The same import and null counting is applies as with the global data.
"""
path_ml = 'https://gml.noaa.gov/webdata/ccgg/trends/co2/co2_mm_mlo.csv'
co2_data_ml = pd.read_csv(path_ml, header=0, comment='#')
null_sum = (co2_data_ml.isna()).values.sum(axis=0)
neg_sum = (co2_data_ml < 0).values.sum(axis = 0)
pd.DataFrame(data= np.vstack((null_sum, neg_sum)).transpose(),
index=co2_data_ml.columns,
columns=['Number of Null Values', 'Number of Negative Values']
)
Number of Null Values | Number of Negative Values | |
---|---|---|
year | 0 | 0 |
month | 0 | 0 |
decimal date | 0 | 0 |
average | 0 | 0 |
deseasonalized | 0 | 0 |
ndays | 0 | 195 |
sdev | 0 | 196 |
unc | 0 | 194 |
plt.figure(figsize=(10, 6))
plt.errorbar(co2_data_ml['decimal date'],
co2_data_ml['average'],
co2_data_ml['sdev'],
c = colours.durham.ink, linestyle='',
marker='o', markersize = 1
)
plt.ylabel(r'$\textrm{{CO}}_2$ (ppm)')
plt.xlabel('Year');
The weekly Mauna Loa data contains more fields than the global average data. However, the decimal format is still available. In this dataset, recordings before 1980 have unknown associated standard error. Not using these points in the model is an option rather than estimating their uncertainty as the number of timesteps needing to be predicted into the future are not particularly large, for investigating the effects of covid.
Finally, both data sets are plotted, for a quick informal check that they agree and that progressing with them makes sense.
""""
The fraction of invalid values in the dataframe are evaluated.
"""
invalid_values = np.sum(co2_data_ml['sdev']<0)
iv_fraction = invalid_values / co2_data_ml.shape[0]
print(' Number of discarded data points:', invalid_values,
'\n Fraction of Total Values:', f'{iv_fraction:.2}'
)
Number of discarded data points: 196
Fraction of Total Values: 0.25
co2_data_ml = co2_data_ml[co2_data_ml['average']>0]
#Plotting
plt.figure(figsize=(10, 6))
plt.plot(co2_data_ml['decimal date'], co2_data_ml['average'],
c = colours.durham.red, linestyle='',
marker='o', markersize = 1,
label = 'Mauna Loa'
)
plt.plot(co2_data_global['decimal'], co2_data_global['average'],
c=colours.durham.purple, linestyle='', marker='o', markersize = 1,
label = 'Global'
)
plt.ylabel(r'$\textrm{{CO}}_2$ (ppm)')
plt.xlabel('Year')
plt.legend();
Next steps#
After acquiring both data sets, non-physical values and missing fields were removed. On brief inspection, both datasets follow a similar trend and describe an increase in global \(\textrm{CO}_2\), with a consistent oscillation. Finally, both datasets include the time period of interest, 2020-2021.

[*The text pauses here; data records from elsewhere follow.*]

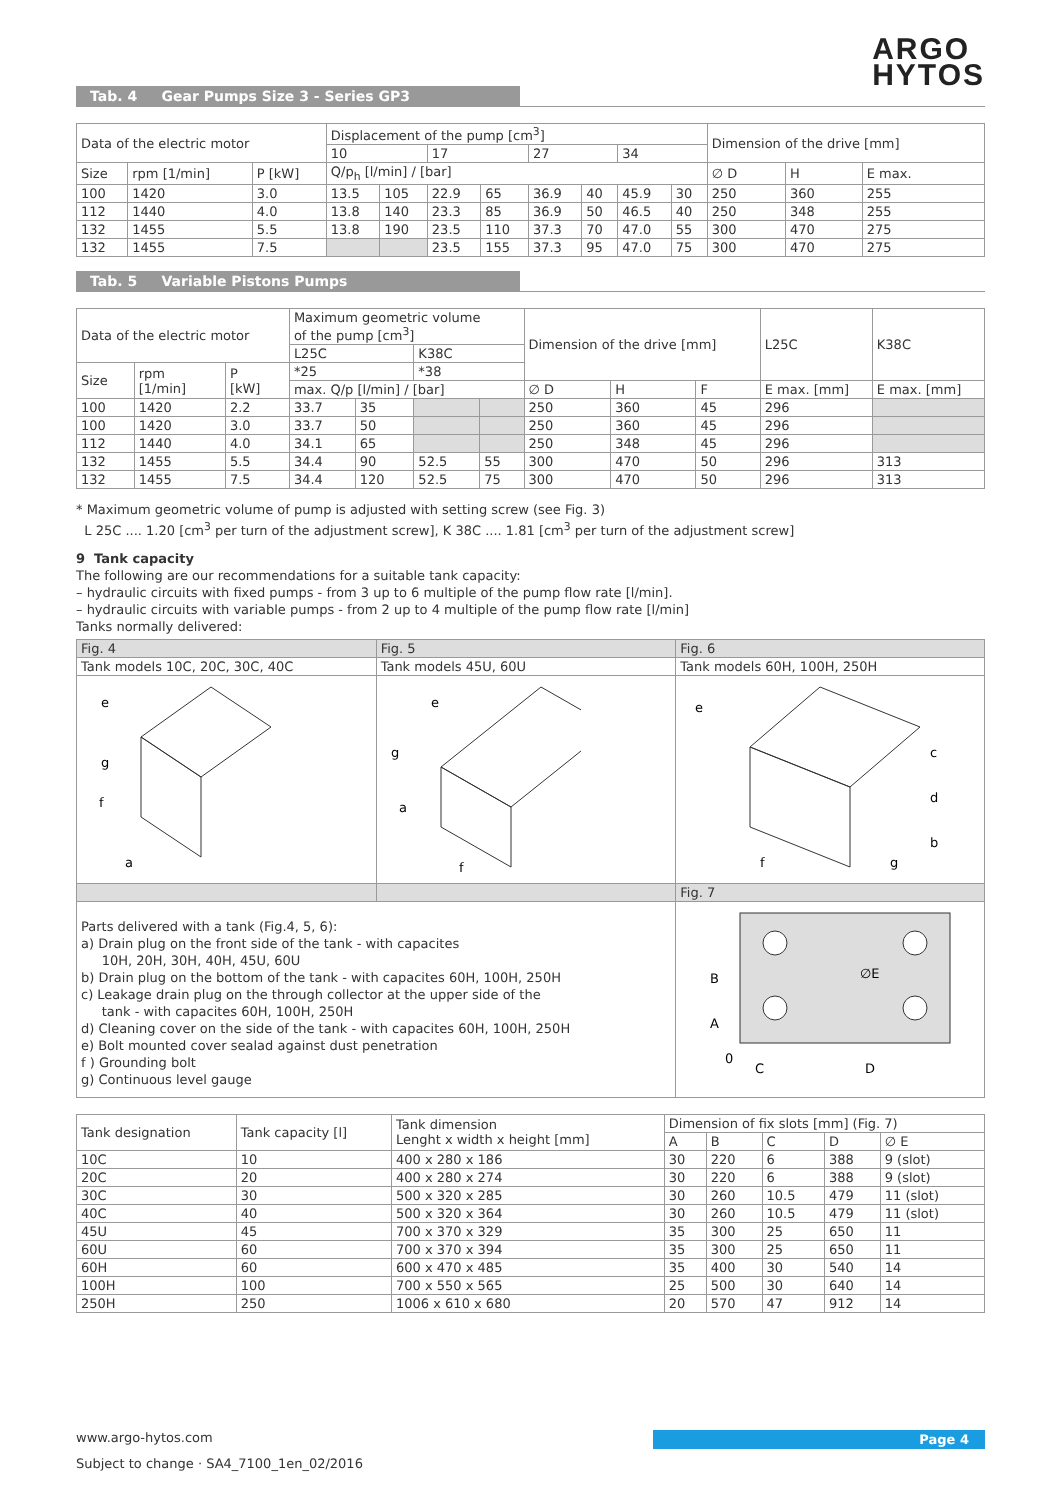ARGO
HYTOS
Tab. 4 Gear Pumps Size 3 - Series GP3
| Data of the electric motor | | | Displacement of the pump [cm<sup>3</sup>] | | | | | | | | Dimension of the drive [mm] | | |
| --- | --- | --- | --- | --- | --- | --- | --- | --- | --- | --- | --- | --- | --- |
| | | | 10 | | 17 | | 27 | | 34 | | | | |
| Size | rpm [1/min] | P [kW] | Q/p<sub>h</sub> [l/min] / [bar] | | | | | | | | ∅ D | H | E max. |
| 100 | 1420 | 3.0 | 13.5 | 105 | 22.9 | 65 | 36.9 | 40 | 45.9 | 30 | 250 | 360 | 255 |
| 112 | 1440 | 4.0 | 13.8 | 140 | 23.3 | 85 | 36.9 | 50 | 46.5 | 40 | 250 | 348 | 255 |
| 132 | 1455 | 5.5 | 13.8 | 190 | 23.5 | 110 | 37.3 | 70 | 47.0 | 55 | 300 | 470 | 275 |
| 132 | 1455 | 7.5 | | | 23.5 | 155 | 37.3 | 95 | 47.0 | 75 | 300 | 470 | 275 |
Tab. 5 Variable Pistons Pumps
| Data of the electric motor | | | Maximum geometric volume of the pump [cm<sup>3</sup>] | | | | Dimension of the drive [mm] | | | L25C | K38C |
| --- | --- | --- | --- | --- | --- | --- | --- | --- | --- | --- | --- |
| | | | L25C | | K38C | | | | | | |
| Size | rpm [1/min] | P [kW] | *25 | | *38 | | | | | | |
| | | | max. Q/p [l/min] / [bar] | | | | ∅ D | H | F | E max. [mm] | E max. [mm] |
| 100 | 1420 | 2.2 | 33.7 | 35 | | | 250 | 360 | 45 | 296 | |
| 100 | 1420 | 3.0 | 33.7 | 50 | | | 250 | 360 | 45 | 296 | |
| 112 | 1440 | 4.0 | 34.1 | 65 | | | 250 | 348 | 45 | 296 | |
| 132 | 1455 | 5.5 | 34.4 | 90 | 52.5 | 55 | 300 | 470 | 50 | 296 | 313 |
| 132 | 1455 | 7.5 | 34.4 | 120 | 52.5 | 75 | 300 | 470 | 50 | 296 | 313 |
* Maximum geometric volume of pump is adjusted with setting screw (see Fig. 3)
L 25C .... 1.20 [cm<sup>3</sup> per turn of the adjustment screw], K 38C .... 1.81 [cm<sup>3</sup> per turn of the adjustment screw]
9 Tank capacity
The following are our recommendations for a suitable tank capacity:
– hydraulic circuits with fixed pumps - from 3 up to 6 multiple of the pump flow rate [l/min].
– hydraulic circuits with variable pumps - from 2 up to 4 multiple of the pump flow rate [l/min]
Tanks normally delivered:
| Fig. 4 | Fig. 5 | Fig. 6 |
| Tank models 10C, 20C, 30C, 40C | Tank models 45U, 60U | Tank models 60H, 100H, 250H |
| e g f a | e g a f | e c d b g f |
| | | Fig. 7 |
| Parts delivered with a tank (Fig.4, 5, 6): a) Drain plug on the front side of the tank - with capacites 10H, 20H, 30H, 40H, 45U, 60U b) Drain plug on the bottom of the tank - with capacites 60H, 100H, 250H c) Leakage drain plug on the through collector at the upper side of the tank - with capacites 60H, 100H, 250H d) Cleaning cover on the side of the tank - with capacites 60H, 100H, 250H e) Bolt mounted cover sealad against dust penetration f ) Grounding bolt g) Continuous level gauge | | B A 0 C D ∅E |
| Tank designation | Tank capacity [l] | Tank dimension Lenght x width x height [mm] | Dimension of fix slots [mm] (Fig. 7) | | | | |
| --- | --- | --- | --- | --- | --- | --- | --- |
| | | | A | B | C | D | ∅ E |
| 10C | 10 | 400 x 280 x 186 | 30 | 220 | 6 | 388 | 9 (slot) |
| 20C | 20 | 400 x 280 x 274 | 30 | 220 | 6 | 388 | 9 (slot) |
| 30C | 30 | 500 x 320 x 285 | 30 | 260 | 10.5 | 479 | 11 (slot) |
| 40C | 40 | 500 x 320 x 364 | 30 | 260 | 10.5 | 479 | 11 (slot) |
| 45U | 45 | 700 x 370 x 329 | 35 | 300 | 25 | 650 | 11 |
| 60U | 60 | 700 x 370 x 394 | 35 | 300 | 25 | 650 | 11 |
| 60H | 60 | 600 x 470 x 485 | 35 | 400 | 30 | 540 | 14 |
| 100H | 100 | 700 x 550 x 565 | 25 | 500 | 30 | 640 | 14 |
| 250H | 250 | 1006 x 610 x 680 | 20 | 570 | 47 | 912 | 14 |
www.argo-hytos.com Page 4
Subject to change · SA4_7100_1en_02/2016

Regarding dataset reliability, these datasets are averages over time series fits from data collected hourly. This data is challenging to determine sensible standard errors on the monthly mean values. Daily variance is of the order of a few ppm due to a variety of factors. An example day and data collection process are documented here. However, the standard deviations of the measurements for Mauna Loa are provided. These are obtained from weekly and daily fits. Such quantification of the data’s precision is required to determine the significance of any events, enabling observation of a trend change indicative of Covid-19.
The global data lacks a standard error for each point. There is an expected variance between testing sites in both the timing and magnitude of oscilations, which can be read further about here. Due to the nature of the global data, using the monthly Mauna Loa data for the main analysis and having the global data as a touchstone seems prudent. At this point, the author is sufficiently convinced that they have obtained a dataset that is fit for purpose in the Mauna Loa dataset.